Last week ended with a Day of Silence, an event where students could nominate themselves as participants. The exercise is one where those taking part use their lack of words - usually reinforced by tape across their mouths - as an emblem of the challenges some students have with forming their identity in the face of what can be hostile social pressures driving them towards silence. This is particularly focused on gender identity and invites support for students. The participants made comments on a spreadsheet about their motivation and these were a genuine affirmation of the worth of the day. Many spoke of friends they wished to support or circumstances in their own lives where public support mattered to them at a private and deeply personal level. As a school, we affirm the right of each of us to be who we are, without that being anyone’s business but our own.
During this week the exercise is extended through Pride Week, celebrating our freedom to be who we are. The week has a series of lunchtime activities open to all and it is the hope of the organisers that the wider school will support and encourage the week’s affirmation activities. Pride Week reinforces important steps in building the celebratory and exuberant society that is contemporary New Zealand.

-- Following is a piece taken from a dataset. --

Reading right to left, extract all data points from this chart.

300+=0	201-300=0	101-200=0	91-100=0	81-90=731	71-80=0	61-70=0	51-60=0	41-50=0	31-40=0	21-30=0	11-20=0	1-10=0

There is a resonance here, of course, with what else is happening nationally this week. The sentencing of the man who last year sought to destroy those in Christchurch with whom he had a clash of philosophy occurs this week. It is not just our Muslim students who feel the power and the pall of this moment. All of us experienced horror and disbelief at actions that seemed and still seem incomprehensible. To those in our community who share the faith of the victims, the sense of violation of their safety and security in New Zealand challenges their confidence in who we are. We see ourselves as a peaceful people and so often we live up to that. The fact the shooter was not of our country does not change the fact that a human being was capable of this huge act of hatred. As fellow human beings the message I see above all else is a warning that humans are capable of huge evil as well as transcendent acts that unite and inspire. We all have the challenge of supporting and championing that which allows us to live freely and differently, celebrating diversity and not fearing it, and enjoying the complexity of this wonderful thing that is our society.
And that brings us back to Pride Week. It’s a week to celebrate and support the range of who we can be, without an overlay of anything other than our desire to reject hate ideologies and instead to support that which makes us capable of living as our best selves.